Tuesday, April 1, 2014

Gathered to His People: Jacob's Request

A venerable old Church tradition for the burial of the dead holds that they should be buried in the churchyard.  This method of burial was an affirmation of hope in the resurrection of the dead.

In Genesis 49-50, Jacob makes Joseph swear to bury him near Abraham and Isaac, in the cave near Mamre in Canaan.  This request serves as the structural connection between the era of the patriarchs and the great deliverance in Exodus.

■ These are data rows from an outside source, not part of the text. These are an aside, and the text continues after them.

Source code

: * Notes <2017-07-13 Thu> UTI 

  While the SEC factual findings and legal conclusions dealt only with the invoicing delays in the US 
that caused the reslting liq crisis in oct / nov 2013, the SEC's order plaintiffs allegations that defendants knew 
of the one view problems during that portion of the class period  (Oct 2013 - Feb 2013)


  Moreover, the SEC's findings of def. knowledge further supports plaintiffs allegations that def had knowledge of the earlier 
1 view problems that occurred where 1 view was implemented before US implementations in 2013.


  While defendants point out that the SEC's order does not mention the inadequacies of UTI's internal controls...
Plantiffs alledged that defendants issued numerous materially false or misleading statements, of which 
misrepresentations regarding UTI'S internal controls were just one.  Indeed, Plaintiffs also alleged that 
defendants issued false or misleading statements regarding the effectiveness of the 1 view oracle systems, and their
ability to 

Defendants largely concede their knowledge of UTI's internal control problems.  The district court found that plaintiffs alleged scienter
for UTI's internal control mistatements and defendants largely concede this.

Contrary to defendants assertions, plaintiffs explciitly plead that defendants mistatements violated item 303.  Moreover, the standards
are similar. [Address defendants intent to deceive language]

On one hand, the entire affair serves as a dramatic and ironic foreshadowing of the story to come.  Certain powerful continuities between the last chapters of Genesis and the early moments of Exodus are important; the Egyptians mourn for Jacob for 70 days (50:3), while in Exodus God makes the Egyptians favorably disposed towards Moses and Israel (Ex. 3:21).  Also, Pharaoh's chariots and horsemen (50:9 and Exod. 14:9) are present on both journeys.  These continuities create the ironies of Exodus and cast a dark shadow over the restorations between Joseph and his father and brothers.  The freedom with which Joseph and his brothers can simply journey to Canaan and bury Jacob increases the sense of tightness in the grip that refuses to let Jacob's children go.  And Genesis ends with a sense of deep foreboding, since it has already been promised (15:13) that there is a slavery yet to be endured.

On the other hand, however, Jacob's request shows that finally, after a lifetime of penitence, he has become a redeemed man.  The supposed death of Joseph had dislocated Jacob from the world to the extent that he could speak of his 130 years (!—47:9) to Pharaoh as days that were "few and evil" (מְעַ֣ט וְרָעִ֗ים).   Indeed, upon learning of Joseph's death, Jacob maintains that he will not be comforted until he joins Joseph "in the grave."  Having found Joseph, then, his request to be buried in Canaan is no small gesture.  Jacob has already shown his unwillingness to be parted from Rachel's children before, when the brothers try to take Benjamin to Joseph.  But his requirement that he be buried near Abraham and Isaac binds Jacob not to the purported and imagined life with Joseph but to the promise made to Abraham and Isaac, and hence, to the maker of that promise.  It binds Jacob to the promises of God, to the slavery and redemption, to the threads of the story that are yet dangling at the end of Genesis.  Jacob's request denies the facsimile of a home in the stability of Joseph's principality and casts his hope upon the faithful God of his fathers to turn the place of Abraham's wandering into a home for His people and His name.

And Jacob seems to expect some kind of bodily participation in that inheritance, even after his death.  Jacob may be saying more than he knows when he says "I am about to be gathered to my people."  And perhaps the best way to account for all of this is to say that "I am about to be gathered to my people" is the literal sense of a verse whose figural sense would translate as "expecto resurrectionem mortuorum, et vitam venturi saeculi."  

Is this not what might be expected to follow from Jacob's intimacy with the God of the living?